There was no explanation. Only the plea. A request from the deepest place in the heart of a mother who loved so much she knew that any detail revealed might shatter what innocence still remained in her son.

Luke only blinked, unsettled, but something in his expression softened for a fraction of a second. The tension was still there, taut as a drawn cord, yet something subtle shifted: her silent presence, the brief touch, the single word — asking for forgiveness — seemed to share with him a burden he could not yet grasp, but was beginning to sense.

Padmé withdrew her hand slowly, her eyes locked on his, and allowed herself simply to breathe. Every moment was a stolen instant with her son, every second a reminder of what was about to come.

The train slowed, nearing its final destination. The Senate’s crowd awaited, unaware of the blade that would cut through its halls and of the pain hidden behind the determination of that young Jedi.

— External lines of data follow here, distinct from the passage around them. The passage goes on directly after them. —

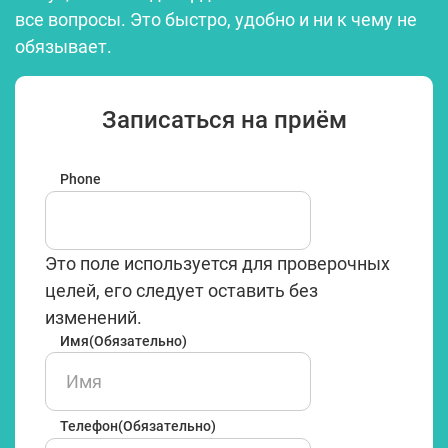
все вопросы. Это быстро, удобно и ни к чему не
обязывает.
Записаться на приём
Phone
Это поле используется для проверочных
целей, его следует оставить без
изменений.
Имя
(Обязательно)
Имя
Телефон
(Обязательно)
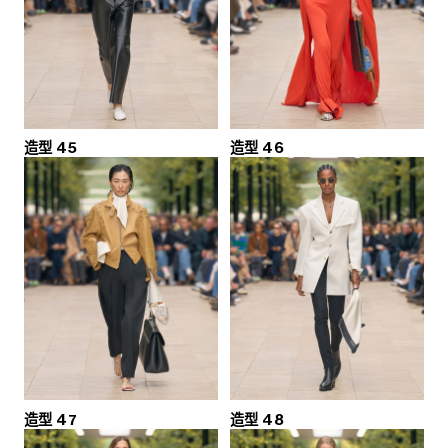
造型 45
造型 46
造型 47
造型 48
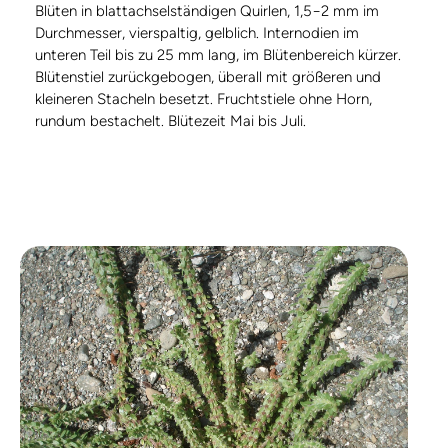
Blüten in blattachselständigen Quirlen, 1,5−2 mm im
Durchmesser, vierspaltig, gelblich. Internodien im
unteren Teil bis zu 25 mm lang, im Blütenbereich kürzer.
Blütenstiel zurückgebogen, überall mit größeren und
kleineren Stacheln besetzt. Fruchtstiele ohne Horn,
rundum bestachelt. Blütezeit Mai bis Juli.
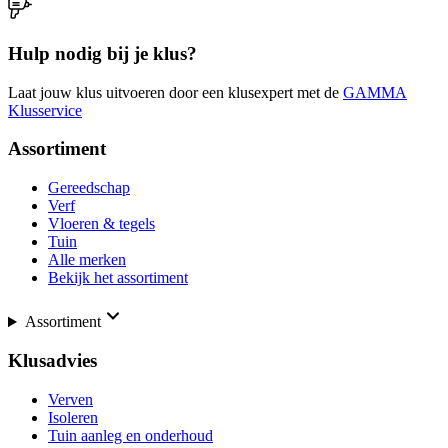
Hulp nodig bij je klus?
Laat jouw klus uitvoeren door een klusexpert met de
GAMMA
Klusservice
Assortiment
Gereedschap
Verf
Vloeren & tegels
Tuin
Alle merken
Bekijk het assortiment
Assortiment
Klusadvies
Verven
Isoleren
Tuin aanleg en onderhoud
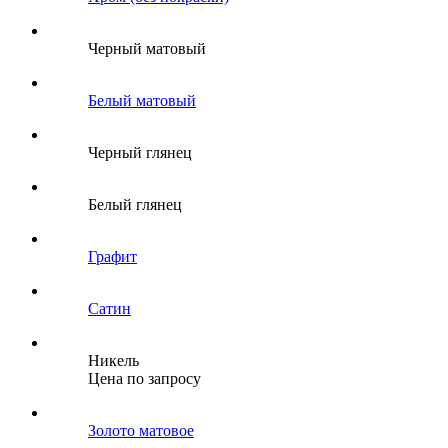
Черный матовый
Белый матовый
Черный глянец
Белый глянец
Графит
Сатин
Никель
Цена по запросу
Золото матовое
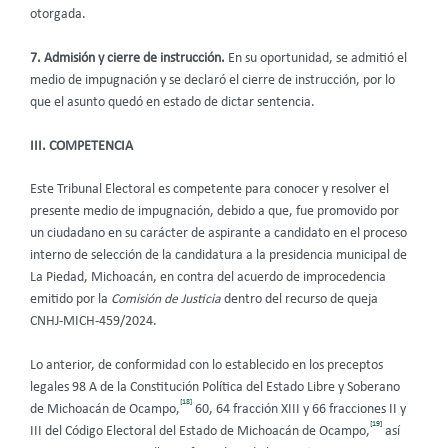
otorgada.
7. Admisión y cierre de instrucción.
En su oportunidad, se admitió el
medio de impugnación
y se declaró el cierre de instrucción, por lo
que el asunto quedó en estado de dictar sentencia.
III. COMPETENCIA
Este Tribunal Electoral es competente para conocer y resolver el
presente medio de impugnación, debido a que, fue promovido por
un ciudadano en su carácter de aspirante a candidato en el proceso
interno de selección de la candidatura a la presidencia municipal de
La Piedad, Michoacán, en contra del acuerdo de improcedencia
emitido por la
Comisión de Justicia
dentro del recurso de queja
CNHJ-MICH-459/2024.
Lo anterior, de conformidad con lo establecido en los preceptos
legales 98 A de la Constitución Política del Estado Libre y Soberano
[18]
de Michoacán de Ocampo,
60, 64 fracción XIII y 66 fracciones II y
[19]
III del Código Electoral del Estado de Michoacán de Ocampo,
así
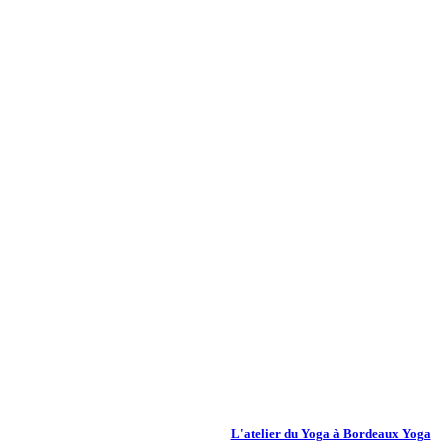
L'atelier du Yoga à Bordeaux Yoga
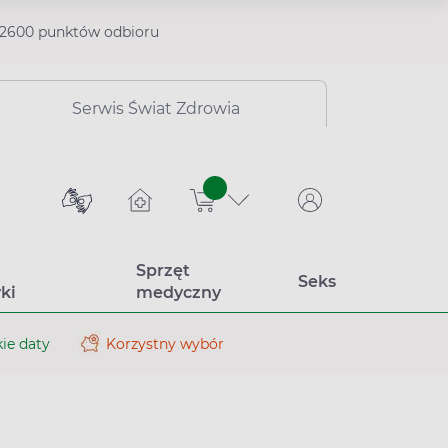
2600 punktów odbioru
Serwis Świat Zdrowia
sztuk
Sprzęt
Seks
ki
medyczny
ie daty
Korzystny wybór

Luke lifted his chin, adjusted the hood, and with silent, measured steps, moved toward the exit. Padmé watched him go, her heart shattering in silence. The plea for forgiveness lingered in the air, unexplained, misunderstood, yet carrying all the impossible love she could not put into words.

And as he vanished into the crowd, she remained there, caught between pride and despair, knowing that in that moment her sacrifice of destiny, of love was being fulfilled in silence. And that nothing could ever change it.